MATERIALS AND METHODS
All patients who underwent tracheostomy in the Division of Head and Neck Surgery of the Department of Surgery, The University of Hong Kong at Queen Mary Hospital and Gleneagles Hong Kong Hospital between 01 April 2020 and 17 April 2020 were included.
All operations were performed by a consultant surgeon accompanied by 1 scrub nurse and 1 consultant anaesthetist. Full barrier protection was adopted by all three parties. Intubation under general anaesthesia was performed by anaesthetist. Two horizontal anaesthetic screen supports were then placed and secured with universal rotary clamps on patient’s left bedside: 1 anaesthetic screen support was placed at head level making sure not to limit the anaesthetist’s view and working space; the other was placed at the level of patient’s umbilicus at a height of 20cm from patient’s truncal surface. (Figure 1) The lower anaesthetic screen could be placed further apart and set at a greater height to ensure adequate working space for the operating surgeon. Skin was prepared and draped with disposable surgical drapes (3M Hong Kong) in the usual manner for tracheostomy, exposing the inferior border of mandible, bilateral neck and sternal angle. The 2 anaesthetic screen supports were covered by surgical drapes.
A clear and sterile plastic sheet measuring 120cm x 140cm was placed over the operating field. The sheet was then pulled taut and secured over the operating field using sterile clips for mounting on the 2 horizontal anaesthetic screens. The caudal and left lateral edge of the plastic sheet was sealed using adhesive 3M tape. The cranial end of the sterile drape was not taped to allow manipulation of endo-tracheal tube by anaesthetist.

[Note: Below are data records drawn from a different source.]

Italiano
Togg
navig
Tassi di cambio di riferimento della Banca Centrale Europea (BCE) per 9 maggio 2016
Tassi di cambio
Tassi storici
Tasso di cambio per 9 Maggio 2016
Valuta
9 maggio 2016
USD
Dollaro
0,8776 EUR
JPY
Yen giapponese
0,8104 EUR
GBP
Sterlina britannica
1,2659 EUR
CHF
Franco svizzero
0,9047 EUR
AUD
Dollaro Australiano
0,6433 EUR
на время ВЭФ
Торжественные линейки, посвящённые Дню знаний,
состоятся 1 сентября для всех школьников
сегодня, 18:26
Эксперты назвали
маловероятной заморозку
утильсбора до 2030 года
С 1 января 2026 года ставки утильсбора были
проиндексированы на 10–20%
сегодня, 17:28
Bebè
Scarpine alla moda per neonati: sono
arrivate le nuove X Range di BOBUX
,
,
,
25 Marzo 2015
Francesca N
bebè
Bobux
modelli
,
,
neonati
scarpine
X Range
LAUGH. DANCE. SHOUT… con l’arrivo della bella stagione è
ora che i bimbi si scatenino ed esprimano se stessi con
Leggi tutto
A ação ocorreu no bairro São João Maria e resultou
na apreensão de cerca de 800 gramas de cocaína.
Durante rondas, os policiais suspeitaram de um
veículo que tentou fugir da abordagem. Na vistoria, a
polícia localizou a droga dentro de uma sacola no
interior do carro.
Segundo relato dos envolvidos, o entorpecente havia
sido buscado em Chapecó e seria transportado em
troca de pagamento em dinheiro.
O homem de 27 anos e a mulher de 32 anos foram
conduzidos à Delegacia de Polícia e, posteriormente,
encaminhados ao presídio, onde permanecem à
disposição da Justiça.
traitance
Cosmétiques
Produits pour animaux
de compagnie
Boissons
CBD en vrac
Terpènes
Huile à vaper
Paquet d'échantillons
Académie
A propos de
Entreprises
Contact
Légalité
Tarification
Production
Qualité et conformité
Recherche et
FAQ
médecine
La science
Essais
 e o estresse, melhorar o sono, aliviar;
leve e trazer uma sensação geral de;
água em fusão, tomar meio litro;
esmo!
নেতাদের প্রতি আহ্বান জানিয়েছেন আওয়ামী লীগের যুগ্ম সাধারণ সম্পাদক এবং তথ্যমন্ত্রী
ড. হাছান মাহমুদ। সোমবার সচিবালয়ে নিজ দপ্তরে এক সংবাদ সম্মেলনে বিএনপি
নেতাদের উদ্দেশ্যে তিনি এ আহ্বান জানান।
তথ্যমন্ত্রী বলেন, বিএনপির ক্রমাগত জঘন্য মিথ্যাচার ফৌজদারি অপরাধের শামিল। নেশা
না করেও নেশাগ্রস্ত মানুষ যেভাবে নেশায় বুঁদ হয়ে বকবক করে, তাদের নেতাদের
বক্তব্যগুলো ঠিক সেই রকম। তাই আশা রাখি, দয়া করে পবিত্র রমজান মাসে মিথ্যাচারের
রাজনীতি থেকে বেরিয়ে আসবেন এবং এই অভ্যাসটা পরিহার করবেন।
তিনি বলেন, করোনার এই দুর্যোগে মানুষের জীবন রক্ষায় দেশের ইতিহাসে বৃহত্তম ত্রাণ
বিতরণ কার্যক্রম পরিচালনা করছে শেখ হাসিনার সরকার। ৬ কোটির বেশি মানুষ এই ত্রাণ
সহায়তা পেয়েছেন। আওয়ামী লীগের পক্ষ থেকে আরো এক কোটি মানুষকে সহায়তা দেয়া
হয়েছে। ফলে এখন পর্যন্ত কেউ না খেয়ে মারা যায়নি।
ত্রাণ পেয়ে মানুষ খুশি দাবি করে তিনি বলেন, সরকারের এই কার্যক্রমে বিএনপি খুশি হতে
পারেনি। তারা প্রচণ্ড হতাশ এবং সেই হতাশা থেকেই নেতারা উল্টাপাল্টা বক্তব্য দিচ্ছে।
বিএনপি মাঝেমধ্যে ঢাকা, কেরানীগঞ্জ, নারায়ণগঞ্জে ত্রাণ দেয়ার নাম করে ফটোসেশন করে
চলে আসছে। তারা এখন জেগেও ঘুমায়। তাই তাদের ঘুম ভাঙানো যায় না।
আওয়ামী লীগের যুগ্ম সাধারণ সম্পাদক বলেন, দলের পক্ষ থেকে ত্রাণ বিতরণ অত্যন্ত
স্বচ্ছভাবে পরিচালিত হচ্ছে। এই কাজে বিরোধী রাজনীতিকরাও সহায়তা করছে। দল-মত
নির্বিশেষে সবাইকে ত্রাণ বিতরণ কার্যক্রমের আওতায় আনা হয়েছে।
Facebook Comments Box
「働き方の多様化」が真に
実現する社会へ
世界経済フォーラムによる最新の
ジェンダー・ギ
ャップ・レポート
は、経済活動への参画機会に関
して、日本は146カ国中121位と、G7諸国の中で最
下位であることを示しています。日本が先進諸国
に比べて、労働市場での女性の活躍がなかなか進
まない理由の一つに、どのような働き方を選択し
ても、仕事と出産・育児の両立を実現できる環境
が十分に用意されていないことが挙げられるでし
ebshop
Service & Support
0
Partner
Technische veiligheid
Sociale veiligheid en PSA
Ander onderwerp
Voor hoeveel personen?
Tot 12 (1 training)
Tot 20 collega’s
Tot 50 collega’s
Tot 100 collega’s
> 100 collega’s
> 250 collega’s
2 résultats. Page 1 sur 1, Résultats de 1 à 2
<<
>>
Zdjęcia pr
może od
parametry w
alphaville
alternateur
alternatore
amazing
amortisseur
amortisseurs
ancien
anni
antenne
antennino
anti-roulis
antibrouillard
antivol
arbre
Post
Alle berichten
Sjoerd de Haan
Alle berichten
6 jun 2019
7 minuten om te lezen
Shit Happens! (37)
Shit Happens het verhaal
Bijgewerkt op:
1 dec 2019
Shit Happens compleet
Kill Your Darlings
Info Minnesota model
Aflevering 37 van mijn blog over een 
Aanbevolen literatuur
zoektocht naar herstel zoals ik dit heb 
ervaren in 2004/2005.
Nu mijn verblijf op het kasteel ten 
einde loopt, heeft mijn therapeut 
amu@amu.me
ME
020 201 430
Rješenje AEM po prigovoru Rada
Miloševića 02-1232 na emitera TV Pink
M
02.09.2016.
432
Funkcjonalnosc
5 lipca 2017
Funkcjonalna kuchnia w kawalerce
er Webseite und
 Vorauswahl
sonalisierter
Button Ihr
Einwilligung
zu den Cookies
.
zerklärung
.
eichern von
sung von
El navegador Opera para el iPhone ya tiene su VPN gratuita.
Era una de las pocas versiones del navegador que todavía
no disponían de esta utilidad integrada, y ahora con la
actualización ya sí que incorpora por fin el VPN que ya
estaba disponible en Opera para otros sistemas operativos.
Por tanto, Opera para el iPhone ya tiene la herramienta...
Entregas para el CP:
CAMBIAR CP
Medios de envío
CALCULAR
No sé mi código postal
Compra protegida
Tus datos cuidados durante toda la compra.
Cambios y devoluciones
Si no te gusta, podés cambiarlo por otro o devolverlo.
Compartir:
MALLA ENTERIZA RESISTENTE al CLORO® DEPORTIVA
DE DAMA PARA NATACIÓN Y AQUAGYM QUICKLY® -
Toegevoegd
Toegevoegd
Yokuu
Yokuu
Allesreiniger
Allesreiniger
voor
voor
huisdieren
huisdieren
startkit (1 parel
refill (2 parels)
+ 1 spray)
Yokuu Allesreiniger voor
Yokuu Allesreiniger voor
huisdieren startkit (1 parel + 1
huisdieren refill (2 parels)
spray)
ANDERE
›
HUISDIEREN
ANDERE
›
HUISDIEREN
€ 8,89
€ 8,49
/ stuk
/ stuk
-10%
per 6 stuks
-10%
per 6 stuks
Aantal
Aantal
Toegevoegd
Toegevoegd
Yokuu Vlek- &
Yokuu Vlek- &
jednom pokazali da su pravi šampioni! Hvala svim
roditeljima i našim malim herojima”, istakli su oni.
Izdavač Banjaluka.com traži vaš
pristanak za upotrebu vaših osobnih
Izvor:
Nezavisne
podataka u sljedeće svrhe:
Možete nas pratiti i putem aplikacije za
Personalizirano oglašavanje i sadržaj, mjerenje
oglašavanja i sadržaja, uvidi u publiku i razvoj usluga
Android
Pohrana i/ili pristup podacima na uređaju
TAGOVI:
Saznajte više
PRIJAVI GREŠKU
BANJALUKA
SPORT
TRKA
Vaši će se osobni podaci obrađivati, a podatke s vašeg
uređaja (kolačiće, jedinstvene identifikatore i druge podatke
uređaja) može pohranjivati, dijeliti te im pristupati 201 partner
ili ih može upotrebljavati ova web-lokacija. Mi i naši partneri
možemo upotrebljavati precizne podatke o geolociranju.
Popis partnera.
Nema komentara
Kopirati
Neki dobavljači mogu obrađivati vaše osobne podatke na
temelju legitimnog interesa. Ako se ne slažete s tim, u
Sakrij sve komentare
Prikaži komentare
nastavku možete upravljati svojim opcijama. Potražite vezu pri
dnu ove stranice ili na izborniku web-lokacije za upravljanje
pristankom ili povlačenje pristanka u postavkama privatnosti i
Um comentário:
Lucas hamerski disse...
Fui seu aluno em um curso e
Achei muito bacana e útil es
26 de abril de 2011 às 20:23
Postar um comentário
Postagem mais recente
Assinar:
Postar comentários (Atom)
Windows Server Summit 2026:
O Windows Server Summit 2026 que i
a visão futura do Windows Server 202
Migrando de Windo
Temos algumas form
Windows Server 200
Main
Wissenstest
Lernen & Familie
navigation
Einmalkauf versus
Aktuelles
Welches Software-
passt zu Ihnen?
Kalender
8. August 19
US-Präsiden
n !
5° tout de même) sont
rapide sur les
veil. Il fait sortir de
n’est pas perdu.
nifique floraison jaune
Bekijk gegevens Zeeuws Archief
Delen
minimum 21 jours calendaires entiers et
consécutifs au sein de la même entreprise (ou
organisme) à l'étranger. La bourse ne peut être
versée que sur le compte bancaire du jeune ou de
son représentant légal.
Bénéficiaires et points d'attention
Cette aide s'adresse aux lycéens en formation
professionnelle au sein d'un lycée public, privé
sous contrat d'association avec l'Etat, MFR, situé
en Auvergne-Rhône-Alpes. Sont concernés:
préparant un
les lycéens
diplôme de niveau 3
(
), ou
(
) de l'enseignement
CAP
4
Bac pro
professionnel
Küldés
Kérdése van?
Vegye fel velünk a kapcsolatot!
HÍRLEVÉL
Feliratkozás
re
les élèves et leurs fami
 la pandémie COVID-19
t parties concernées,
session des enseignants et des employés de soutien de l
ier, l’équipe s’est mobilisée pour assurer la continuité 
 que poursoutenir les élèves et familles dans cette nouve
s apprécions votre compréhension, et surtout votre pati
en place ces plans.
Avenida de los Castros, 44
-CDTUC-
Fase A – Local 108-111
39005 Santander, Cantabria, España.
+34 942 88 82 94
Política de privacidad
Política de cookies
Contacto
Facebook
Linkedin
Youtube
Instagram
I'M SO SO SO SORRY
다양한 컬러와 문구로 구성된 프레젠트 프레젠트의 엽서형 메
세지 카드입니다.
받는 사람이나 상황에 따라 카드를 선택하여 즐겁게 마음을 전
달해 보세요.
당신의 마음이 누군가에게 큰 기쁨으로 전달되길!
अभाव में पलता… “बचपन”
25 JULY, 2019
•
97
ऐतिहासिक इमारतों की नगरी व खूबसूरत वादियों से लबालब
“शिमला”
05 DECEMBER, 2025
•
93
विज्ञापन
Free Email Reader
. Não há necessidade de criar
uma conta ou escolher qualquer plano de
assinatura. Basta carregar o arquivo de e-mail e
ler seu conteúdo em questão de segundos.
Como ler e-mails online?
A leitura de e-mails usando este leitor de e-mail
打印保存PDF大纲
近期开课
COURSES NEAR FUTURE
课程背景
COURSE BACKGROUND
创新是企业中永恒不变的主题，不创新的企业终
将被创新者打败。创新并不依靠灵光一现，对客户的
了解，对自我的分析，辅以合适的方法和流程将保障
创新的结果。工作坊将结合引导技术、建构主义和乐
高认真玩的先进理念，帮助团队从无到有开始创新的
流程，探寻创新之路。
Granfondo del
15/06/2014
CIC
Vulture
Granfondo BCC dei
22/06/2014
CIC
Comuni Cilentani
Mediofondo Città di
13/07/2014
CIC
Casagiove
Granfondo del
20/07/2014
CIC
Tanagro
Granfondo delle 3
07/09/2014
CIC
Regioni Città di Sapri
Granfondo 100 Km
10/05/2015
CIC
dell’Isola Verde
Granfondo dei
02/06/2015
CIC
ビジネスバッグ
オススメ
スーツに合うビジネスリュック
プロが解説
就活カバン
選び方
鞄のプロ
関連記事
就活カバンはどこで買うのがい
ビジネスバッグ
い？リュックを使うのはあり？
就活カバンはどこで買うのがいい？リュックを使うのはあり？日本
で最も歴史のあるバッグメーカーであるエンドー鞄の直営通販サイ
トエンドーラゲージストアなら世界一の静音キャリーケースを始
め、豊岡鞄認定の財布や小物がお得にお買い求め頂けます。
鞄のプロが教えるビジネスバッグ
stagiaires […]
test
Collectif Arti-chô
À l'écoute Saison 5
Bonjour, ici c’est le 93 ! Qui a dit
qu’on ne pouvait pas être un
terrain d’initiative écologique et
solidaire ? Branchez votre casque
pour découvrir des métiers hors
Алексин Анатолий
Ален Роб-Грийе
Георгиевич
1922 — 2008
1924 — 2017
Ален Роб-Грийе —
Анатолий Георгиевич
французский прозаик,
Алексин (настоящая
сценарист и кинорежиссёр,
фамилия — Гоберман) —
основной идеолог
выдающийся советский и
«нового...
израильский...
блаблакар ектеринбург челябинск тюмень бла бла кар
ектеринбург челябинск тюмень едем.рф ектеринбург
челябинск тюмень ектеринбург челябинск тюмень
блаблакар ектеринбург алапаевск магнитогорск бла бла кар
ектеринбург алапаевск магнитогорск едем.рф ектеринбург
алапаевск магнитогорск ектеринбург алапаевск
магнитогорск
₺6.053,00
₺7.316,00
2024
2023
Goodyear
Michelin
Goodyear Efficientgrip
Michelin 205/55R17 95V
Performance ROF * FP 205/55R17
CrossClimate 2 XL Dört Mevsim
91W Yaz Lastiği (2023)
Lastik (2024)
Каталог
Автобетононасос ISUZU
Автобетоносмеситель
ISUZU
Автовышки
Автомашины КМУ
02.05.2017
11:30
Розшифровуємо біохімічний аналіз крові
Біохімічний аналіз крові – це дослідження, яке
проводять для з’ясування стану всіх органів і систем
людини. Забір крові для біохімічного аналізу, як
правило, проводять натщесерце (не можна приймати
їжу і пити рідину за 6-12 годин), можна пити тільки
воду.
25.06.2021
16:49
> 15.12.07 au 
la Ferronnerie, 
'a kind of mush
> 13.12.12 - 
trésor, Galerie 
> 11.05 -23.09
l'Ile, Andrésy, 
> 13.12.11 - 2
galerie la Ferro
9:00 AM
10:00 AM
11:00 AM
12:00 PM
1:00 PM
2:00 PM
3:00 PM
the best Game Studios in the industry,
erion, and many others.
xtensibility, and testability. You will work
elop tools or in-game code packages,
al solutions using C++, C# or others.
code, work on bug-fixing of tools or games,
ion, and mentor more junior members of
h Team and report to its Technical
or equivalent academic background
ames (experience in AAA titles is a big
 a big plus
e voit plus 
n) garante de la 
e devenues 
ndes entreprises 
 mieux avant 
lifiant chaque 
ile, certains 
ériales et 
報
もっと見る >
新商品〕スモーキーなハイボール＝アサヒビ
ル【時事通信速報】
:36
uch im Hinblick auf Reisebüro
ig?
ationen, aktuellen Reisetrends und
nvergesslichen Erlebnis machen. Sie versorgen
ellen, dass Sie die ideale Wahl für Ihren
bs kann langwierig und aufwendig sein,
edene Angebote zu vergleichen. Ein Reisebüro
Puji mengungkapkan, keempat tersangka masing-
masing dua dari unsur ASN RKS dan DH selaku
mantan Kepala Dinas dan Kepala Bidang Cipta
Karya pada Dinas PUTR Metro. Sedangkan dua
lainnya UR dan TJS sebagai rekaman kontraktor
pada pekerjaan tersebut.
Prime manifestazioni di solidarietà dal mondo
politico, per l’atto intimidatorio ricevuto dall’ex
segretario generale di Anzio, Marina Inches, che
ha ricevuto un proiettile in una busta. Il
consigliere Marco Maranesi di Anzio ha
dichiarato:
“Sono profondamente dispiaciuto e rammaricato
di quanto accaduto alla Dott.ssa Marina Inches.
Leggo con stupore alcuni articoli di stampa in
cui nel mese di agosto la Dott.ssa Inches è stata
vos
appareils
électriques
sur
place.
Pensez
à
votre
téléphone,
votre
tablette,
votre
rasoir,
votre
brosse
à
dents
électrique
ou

The right side of the plastic sheet was not taped to allow the surgeon to operate from beneath. (Figure 2) A 1cm puncture was made over the left upper corner of the central operating field for placement of smoke evacuation suction tubing. The hole was sealed and tubing secured with Tegaderm (3M Hong Kong). Suction for smoke evacuation was only used during tissue dissection with monopolar diathermy prior to tracheotomy. (Figure. 3)
Scrub nurse was positioned opposite the surgeon’s right hand. Tracheostomy was performed as described by Wei, ensuring good communication with our anaesthetic colleague throughout the operation. [11] Skin incision was performed with scalpel knife, followed by soft tissue dissection with monopolar diathermy. Tracheotomy was performed with a scalpel knife after securing haemostasis and all suction devices switched off. After insertion of a cuffed Portex tracheostomy tube of appropriate size, the cuff was inflated. The tracheostomy tube was connected to a ventilator tubing which was passed under the plastic sheet and sterile drapes on the side of ventilator. Ventilation was resumed by the anaesthetist once closed ventilation circuit was secured. Tracheostomy tube was secured with 4 stitches using 3/0 Nylon once successful ventilation was confirmed.
On completion of tracheostomy, the central and bilateral surfaces of the plastic sheet were marked with 7cm x 7cm grids. (Figure 4) (Table 1). The face shield of surgeon and scrub nurse was removed after tracheostomy. The face shield used was a piece of optically clear, latex free plastic film measuring 32cm in length and 22cm in width with foam forehead cushion and elastic strap (A R Medicom Inc (Asia) Ltd.). It covered a full face length from forehead to neck, with outer edges of the face shield reaching bilateral ears. It had anti-fog and anti-glare properties with no hearing restrictions. Each face shield was put against a white background with 12 grids measuring 7cm x 7cm each to facilitate counting at maximal magnification. Each plastic sheet was carefully removed and placed against a white background for counting.
The number and size of droplets splashed in each grid of the plastic sheet and face shield was counted using the surgical microscope Leica M720 0H5 (Leica Microsystems GmbH, Germany). The plastic sheets and face shields were discarded once counting was complete.
Operative diagnosis; operation duration; size, number and distribution of droplets on plastic shield and face shield for each party were documented.